# What the task requires
In the forum thread below about the thrown carpet python, start at the words "# Tossing live" and stop after "a snake? Never.". Copy that span word for word.

# Study text
# Tossing live snake was no joke



## butterfly33 (Oct 19, 2009)

*Published On:* 10-19-2009
*Source:* Fraser Coast Advocate

When Malcolm Marriott spotted a large group of youths walking along Lennox Street on Friday night, he never imagined they would throw a live carpet python at his passing car.

The alcohol bottles they were swigging from, maybe. But a snake? Never.

“I couldn't believe it,” the long-time Maryborough resident said. “The fact they'd throw a defenceless animal under a car is disgusting.”

Mr Marriott said he and his wife were driving home about 9.30pm and were passing the Doon Villa Bowls Club when the incident happened. He said he saw two boys rush to pick something up, before realising they were holding a carpet snake.

*Go to Original Article*


----------



## butterfly33 (Oct 19, 2009)

*Cruelty to snakes*

Stupid kids. I wonder how they'd like to be thrown under a car!
:evil:


----------



## Specks (Oct 19, 2009)

little pricks. lets see how a car bumber feels across their face at 60 kmh arrggghhh:evil:


----------



## Rainbow-Serpent (Oct 19, 2009)

What moronic little turds....

How'd they like it if I throw them under a car....or a truck :evil:


----------



## pythons73 (Oct 19, 2009)

This sort of stuff makes me mad,i had a incident up here with a few kids with a 5feet Carpet which was in a bad way,so i just took it from them,no complaints ,and handed it over to someone that works with Fawna,the poor thing ended up dying 4-5 months later...MARK


----------



## biggie (Oct 19, 2009)

public nuisance that's pretty lame
atleast animal cruelty they'd get more trouble for keeping it as pet.


----------



## Rainbow-Serpent (Oct 19, 2009)

Yeah I agree, Public Nuisance is just one of the things the little dweebs should have been charged for.

Public Nuisance
Animal Cruelty
Attempted Murder 

Theres a whole list!!


----------



## Joemal (Oct 19, 2009)

Rainbow-Serpent said:


> Yeah I agree, Public Nuisance is just one of the things the little dweebs should have been charged for.
> 
> Public Nuisance
> Animal Cruelty
> ...


Sorry Rainbow but with the way our justice system is they will only end up with a slap on the wrist .


----------



## Specks (Oct 19, 2009)

# Records
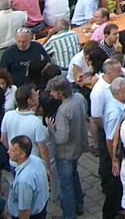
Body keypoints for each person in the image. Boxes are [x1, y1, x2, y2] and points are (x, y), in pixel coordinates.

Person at [46, 76, 88, 219]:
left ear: (61, 93)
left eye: (53, 91)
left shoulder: (63, 111)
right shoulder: (79, 98)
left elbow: (61, 138)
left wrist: (51, 129)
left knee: (66, 185)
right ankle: (79, 204)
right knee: (74, 175)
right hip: (78, 145)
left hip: (65, 153)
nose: (51, 94)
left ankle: (69, 215)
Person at [6, 135, 50, 219]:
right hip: (41, 206)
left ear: (22, 154)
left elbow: (25, 211)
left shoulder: (24, 181)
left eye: (12, 150)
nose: (8, 152)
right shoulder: (37, 160)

# Result for this task
# Tossing live snake was no joke



## butterfly33 (Oct 19, 2009)

*Published On:* 10-19-2009
*Source:* Fraser Coast Advocate

When Malcolm Marriott spotted a large group of youths walking along Lennox Street on Friday night, he never imagined they would throw a live carpet python at his passing car.

The alcohol bottles they were swigging from, maybe. But a snake? Never.